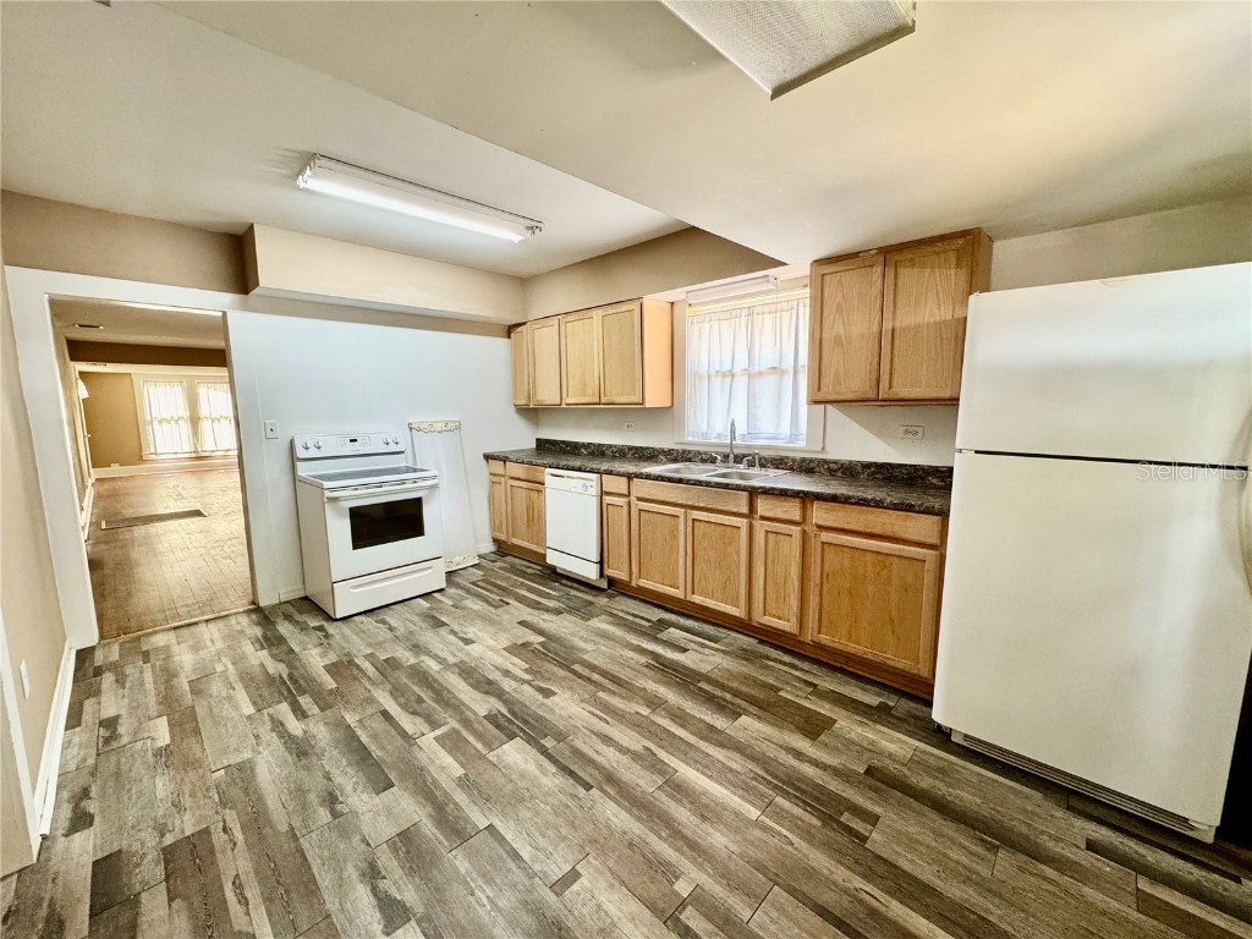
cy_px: 470
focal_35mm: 14
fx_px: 506
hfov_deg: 102.1
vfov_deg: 85.7
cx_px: 626
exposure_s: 1/60
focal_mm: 2.22
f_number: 2.2
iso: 250
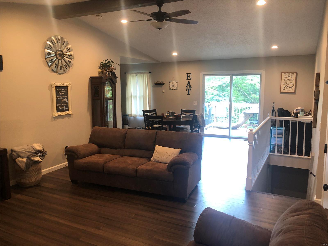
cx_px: 164
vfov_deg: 49.7
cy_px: 123
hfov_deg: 63.4
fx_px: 265
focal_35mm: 28
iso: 40
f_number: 1.8
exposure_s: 1/15
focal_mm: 3.99
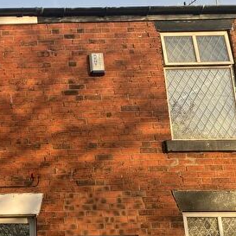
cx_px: -61
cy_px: 194
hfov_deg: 25.5
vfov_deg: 28.4
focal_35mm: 59
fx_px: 455
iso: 32
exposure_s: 1/698
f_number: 1.8
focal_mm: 4.25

:::

Request = Each entry above should be written out again exactly, without its pictures.

Written answer =
cy_px: 470
focal_35mm: 14
fx_px: 506
hfov_deg: 102.1
vfov_deg: 85.7
cx_px: 626
exposure_s: 1/60
focal_mm: 2.22
f_number: 2.2
iso: 250
cx_px: 164
vfov_deg: 49.7
cy_px: 123
hfov_deg: 63.4
fx_px: 265
focal_35mm: 28
iso: 40
f_number: 1.8
exposure_s: 1/15
focal_mm: 3.99
cx_px: -61
cy_px: 194
hfov_deg: 25.5
vfov_deg: 28.4
focal_35mm: 59
fx_px: 455
iso: 32
exposure_s: 1/698
f_number: 1.8
focal_mm: 4.25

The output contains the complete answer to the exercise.